The LED did little in terms of increased visibility. She turned it off and stood, waiting for her eyes to accommodate. She began to make out points and small, faint beams in the distance. Flaws in the painting of blacked-out windows, she guessed. “Bobby? It’s Hollis. Where are you?”

She tried the LED again, this time pointing it at the floor. Surprisingly bright, it illuminated a length of one of Bobby’s powdered white gridlines. Broken, she saw, with the partial print of one of his winkle-picker Keds clones. “Whoa,” she said, “Nancy Drew. Bobby? Where are you?”

She brought the LED around in a slow arc, level with her waist, faintly making out a panel of switches. She crossed to them and tried one. Behind her, overhead, several of the big halogens came on.

She turned and saw, not unexpectedly now, the fieldlike floor, empty save for Bobby’s GPS grid drawn in flour, churned and partially erased like chalk on a blackboard, where the table, chairs, and computers had been removed. She moved forward, stepping carefully, trying to avoid the white powder. There seemed to be a variety of prints, and quite a few of Bobby’s—or someone else’s, wearing those same ridiculous shoes, which seemed unlikely. There were beige filter tips, too, smoked down short and mashed flat against the concrete. Without picking one up, she knew that they’d be Marlboro.

She looked up at the lights, then back down at the prints and butts. “Bobby did a runner,” she said, recalling an expression of Inchmale’s.

Someone had removed the Safety Orange outline of Archie the squid.
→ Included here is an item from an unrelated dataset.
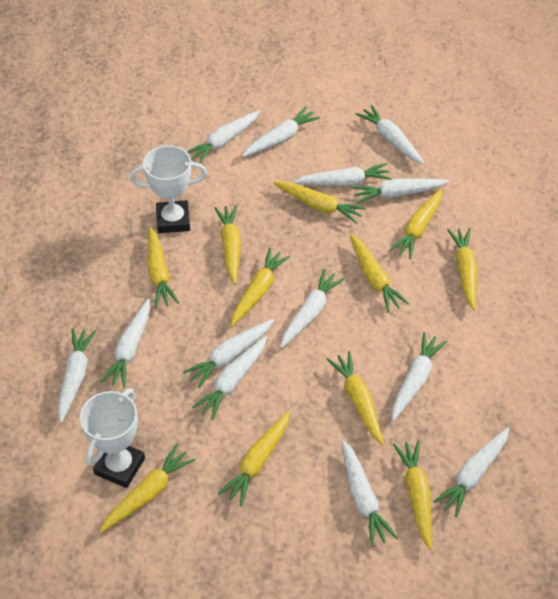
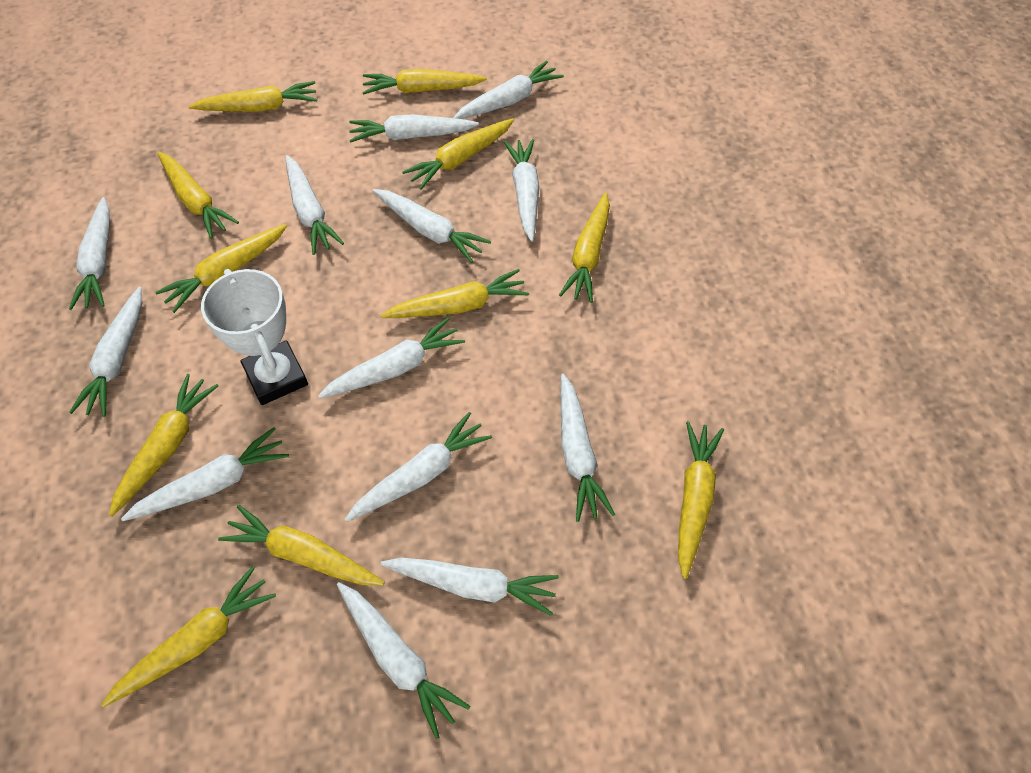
white trophy: [80,388,145,488] [130,145,207,233] = 2 -> [201,269,308,405] = 1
She went out, avoiding touching the partially open green door. She got her computer out of its case in the trunk, woke it up, and while it booted, removed the Blue Ant helmet from its carton. With her right arm through the skeletal helmet and the PowerBook under her left, she closed the trunk and reentered the building. She opened the PowerBook and checked to see if that wireless network 72fofH00av, the one she’d accessed here before, had gone with Bobby. It had, but she’d expected that. She closed the laptop, tucking it under one arm as she fumbled to power up the helmet and put it on.

Archie was gone.

But the shipping container was still there, something glowing at its center, through wireframe.

She took a step forward and it vanished.

She heard a soft voice behind her, syllables not in English. She started to turn, then remembered to remove the helmet first.

A couple stood in the doorway, backlit by the sun. They were small people. The male held a broad-headed push broom. “Hola,” he said.

“Hello?” Walking toward them. “I’m glad you’re here. I’m just leaving. You can see they’ve left a mess.” Gesturing behind her with the arm she’d again thrust through the helmet.

The man said something in Spanish, gently but questioning, as she stepped past them. “Goodbye,” she said, not looking back.

A careworn silver-gray Econoline was parked beside the rented Passat. She used the transponder as she walked up to the car, quickly opening the door, getting in, helmet on the passenger seat, PowerBook on the floor, key in the ignition, pulling away, the dented rear doors of the Econoline in the mirror now, and then she was accelerating along Romaine.